WRITTEN TASK:
Report each line in the entries below that contains the string "函数名是一个特殊的变量".

-.-.-

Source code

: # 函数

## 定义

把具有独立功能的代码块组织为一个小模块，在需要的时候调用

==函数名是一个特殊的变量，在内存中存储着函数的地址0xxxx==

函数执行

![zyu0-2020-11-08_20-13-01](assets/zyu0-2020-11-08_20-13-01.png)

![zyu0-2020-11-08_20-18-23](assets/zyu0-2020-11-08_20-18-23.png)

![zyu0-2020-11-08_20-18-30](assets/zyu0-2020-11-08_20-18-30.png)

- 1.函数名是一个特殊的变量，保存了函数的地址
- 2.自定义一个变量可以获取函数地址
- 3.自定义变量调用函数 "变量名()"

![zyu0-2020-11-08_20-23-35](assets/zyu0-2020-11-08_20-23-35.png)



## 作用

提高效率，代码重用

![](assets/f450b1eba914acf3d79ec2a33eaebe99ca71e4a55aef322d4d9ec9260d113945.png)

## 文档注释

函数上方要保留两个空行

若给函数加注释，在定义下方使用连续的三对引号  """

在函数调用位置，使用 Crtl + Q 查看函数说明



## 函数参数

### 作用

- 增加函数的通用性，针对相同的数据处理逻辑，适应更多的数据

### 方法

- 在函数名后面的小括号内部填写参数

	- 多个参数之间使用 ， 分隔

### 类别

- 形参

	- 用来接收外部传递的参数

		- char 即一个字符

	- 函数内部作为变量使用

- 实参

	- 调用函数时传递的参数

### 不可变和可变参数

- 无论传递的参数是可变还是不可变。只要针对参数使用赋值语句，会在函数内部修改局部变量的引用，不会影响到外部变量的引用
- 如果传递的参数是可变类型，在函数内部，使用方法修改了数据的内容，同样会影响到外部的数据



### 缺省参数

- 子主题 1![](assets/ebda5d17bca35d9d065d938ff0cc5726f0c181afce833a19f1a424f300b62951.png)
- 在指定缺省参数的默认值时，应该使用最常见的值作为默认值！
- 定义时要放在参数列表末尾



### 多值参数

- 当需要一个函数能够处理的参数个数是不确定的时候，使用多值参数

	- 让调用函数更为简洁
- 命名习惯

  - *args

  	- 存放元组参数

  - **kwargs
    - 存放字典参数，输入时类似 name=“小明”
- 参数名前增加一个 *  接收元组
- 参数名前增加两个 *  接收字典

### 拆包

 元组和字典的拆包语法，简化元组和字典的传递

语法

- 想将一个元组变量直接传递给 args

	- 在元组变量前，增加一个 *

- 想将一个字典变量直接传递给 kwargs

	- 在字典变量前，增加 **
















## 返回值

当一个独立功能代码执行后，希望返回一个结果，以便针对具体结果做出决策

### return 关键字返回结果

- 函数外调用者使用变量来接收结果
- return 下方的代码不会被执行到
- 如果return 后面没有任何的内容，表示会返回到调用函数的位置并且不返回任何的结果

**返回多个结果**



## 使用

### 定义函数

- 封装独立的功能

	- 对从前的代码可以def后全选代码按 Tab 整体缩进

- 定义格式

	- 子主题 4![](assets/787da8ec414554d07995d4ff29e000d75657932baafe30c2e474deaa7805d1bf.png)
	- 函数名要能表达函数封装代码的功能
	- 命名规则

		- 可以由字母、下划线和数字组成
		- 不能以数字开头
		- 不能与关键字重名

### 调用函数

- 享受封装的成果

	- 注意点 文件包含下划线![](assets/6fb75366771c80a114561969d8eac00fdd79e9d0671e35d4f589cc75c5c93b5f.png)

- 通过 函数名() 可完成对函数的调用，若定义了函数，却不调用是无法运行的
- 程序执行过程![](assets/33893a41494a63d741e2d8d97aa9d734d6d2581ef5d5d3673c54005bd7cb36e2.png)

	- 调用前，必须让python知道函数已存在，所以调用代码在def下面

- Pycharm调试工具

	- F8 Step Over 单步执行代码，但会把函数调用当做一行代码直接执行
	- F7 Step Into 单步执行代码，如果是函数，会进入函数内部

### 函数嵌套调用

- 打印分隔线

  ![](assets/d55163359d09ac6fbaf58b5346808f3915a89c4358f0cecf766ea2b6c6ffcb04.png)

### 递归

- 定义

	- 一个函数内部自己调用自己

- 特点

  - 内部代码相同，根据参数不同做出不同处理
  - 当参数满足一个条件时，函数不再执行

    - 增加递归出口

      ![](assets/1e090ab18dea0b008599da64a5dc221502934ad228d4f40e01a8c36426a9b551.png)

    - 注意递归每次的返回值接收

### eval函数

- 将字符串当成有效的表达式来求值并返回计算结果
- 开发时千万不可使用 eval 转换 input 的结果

-.-.-

RESPONSE:
==函数名是一个特殊的变量，在内存中存储着函数的地址0xxxx==
- 1.函数名是一个特殊的变量，保存了函数的地址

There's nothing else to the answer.